Au moins 300 secouristes ont été mobilisés pour la nuit afin de lutter contre le brasier dans une réserve naturelle située à proximité du village d'Oostrum dans la province du Limbourg.
Des centaines de pompiers néerlandais sont mobilisés pour tenter de maîtriser un incendie de forêt dans le sud-est des Pays-Bas, qui s'est étendu dans la nuit pour ravager 100 hectares mardi, ont indiqué les autorités.
Il s'agit du dernier d'une série d'incendies qui frappent l'Europe de l'Ouest, après des vagues de chaleur meurtrières qui ont asséché lits de rivières et végétation, des phénomènes météorologiques extrêmes que les scientifiques relient au changement climatique d'origine humaine.
Le feu s'est déclaré lundi en milieu d'après-midi dans une réserve naturelle près du village d'Oostrum, dans la province du Limbourg, non loin de la frontière avec l'Allemagne.
Mardi matin, l'incendie s'était étendu sur 100 hectares et n'était toujours pas maîtrisé, ont précisé les autorités provinciales sur leur site internet.
Les vents, qui ne cessaient de changer de direction, ont accéléré la progression du feu, a indiqué un porte-parole de la sécurité régionale à l'agence de presse ANP.
Environ 300 membres des services de secours ont participé aux opérations de lutte contre l'incendie dans la nuit, et les hélicoptères bombardiers d'eau devaient reprendre leurs vols mardi matin, ont indiqué les autorités.

- Exercices à faire:
A - Recopiez mot pour mot le passage du texte sur l'incendie de forêt qui commence à "Le feu s'est" et se termine à "leur site internet.".
B - Relevez, dans l'ordre où ils apparaissent, tous les noms de lieux géographiques cités dans le texte sur l'incendie de forêt.
C - Prolongez le texte sur l'incendie de forêt au-delà de sa dernière phrase.
Les lignes qui viennent ensuite constituent un matériau indépendant du texte.

- Données présentées:
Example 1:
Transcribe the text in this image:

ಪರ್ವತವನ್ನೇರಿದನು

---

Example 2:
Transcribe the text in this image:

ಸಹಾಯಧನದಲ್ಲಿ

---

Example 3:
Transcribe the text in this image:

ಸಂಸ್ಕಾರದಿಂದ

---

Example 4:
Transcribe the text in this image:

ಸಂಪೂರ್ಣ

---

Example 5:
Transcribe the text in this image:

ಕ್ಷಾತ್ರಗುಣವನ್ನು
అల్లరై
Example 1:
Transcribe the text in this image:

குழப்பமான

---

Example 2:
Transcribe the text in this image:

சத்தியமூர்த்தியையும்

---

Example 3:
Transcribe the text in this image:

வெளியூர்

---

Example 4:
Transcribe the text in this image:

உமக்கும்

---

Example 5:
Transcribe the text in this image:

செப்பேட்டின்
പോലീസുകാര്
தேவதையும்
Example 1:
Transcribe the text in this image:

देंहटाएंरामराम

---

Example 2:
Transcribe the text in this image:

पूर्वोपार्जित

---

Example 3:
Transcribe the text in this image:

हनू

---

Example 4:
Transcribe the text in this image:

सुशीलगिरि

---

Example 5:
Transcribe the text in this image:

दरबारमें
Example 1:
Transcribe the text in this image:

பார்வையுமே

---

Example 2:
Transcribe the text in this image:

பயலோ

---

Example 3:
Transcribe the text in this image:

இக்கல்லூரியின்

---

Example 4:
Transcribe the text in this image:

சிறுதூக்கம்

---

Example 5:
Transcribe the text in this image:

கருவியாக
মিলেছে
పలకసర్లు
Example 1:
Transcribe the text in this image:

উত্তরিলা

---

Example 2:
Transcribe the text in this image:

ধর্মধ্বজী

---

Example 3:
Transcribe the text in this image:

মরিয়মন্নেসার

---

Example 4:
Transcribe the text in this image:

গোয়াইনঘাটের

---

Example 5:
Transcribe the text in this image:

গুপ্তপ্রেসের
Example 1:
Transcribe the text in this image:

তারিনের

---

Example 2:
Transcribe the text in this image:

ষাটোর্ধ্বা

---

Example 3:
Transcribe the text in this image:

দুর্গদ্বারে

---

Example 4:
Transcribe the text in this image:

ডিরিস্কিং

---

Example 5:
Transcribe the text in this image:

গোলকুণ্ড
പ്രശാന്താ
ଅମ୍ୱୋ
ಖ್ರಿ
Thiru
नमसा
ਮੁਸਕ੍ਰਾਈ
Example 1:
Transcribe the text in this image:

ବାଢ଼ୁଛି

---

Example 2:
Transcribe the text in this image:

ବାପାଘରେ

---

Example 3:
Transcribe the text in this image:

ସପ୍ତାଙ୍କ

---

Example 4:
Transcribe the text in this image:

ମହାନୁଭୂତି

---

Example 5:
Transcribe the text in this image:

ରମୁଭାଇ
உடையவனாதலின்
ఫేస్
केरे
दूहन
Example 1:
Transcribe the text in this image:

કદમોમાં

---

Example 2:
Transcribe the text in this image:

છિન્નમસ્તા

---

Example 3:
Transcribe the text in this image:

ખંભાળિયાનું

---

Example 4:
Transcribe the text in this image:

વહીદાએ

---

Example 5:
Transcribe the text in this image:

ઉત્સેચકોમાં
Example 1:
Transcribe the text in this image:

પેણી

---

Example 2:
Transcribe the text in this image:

- Corrigés:
A -
Le feu s'est déclaré lundi en milieu d'après-midi dans une réserve naturelle près du village d'Oostrum, dans la province du Limbourg, non loin de la frontière avec l'Allemagne.
Mardi matin, l'incendie s'était étendu sur 100 hectares et n'était toujours pas maîtrisé, ont précisé les autorités provinciales sur leur site internet.

B - Oostrum, Limbourg, Pays-Bas, Europe de l'Ouest, Allemagne

C -
Un camping voisin a été évacué et la circulation des trains traversant la zone a été suspendue.
"En raison de la sécheresse, le feu peut se propager rapidement dans les réserves naturelles", ont averti les autorités provinciales, sans préciser l'origine du sinistre.
Les pays européens sont confrontés à une grave sécheresse, marquée par l'assèchement des cours d'eau, des restrictions d'eau et des incendies de forêt dévastateurs, après une vague de chaleur sans précédent en juin.
Le réchauffement climatique provoqué par les activités humaines a accéléré la perte d'humidité des sols, des lacs et des rivières, augmentant le risque de sécheresses extrêmes, ont averti le mois dernier les scientifiques de World Weather Attribution (source en anglais).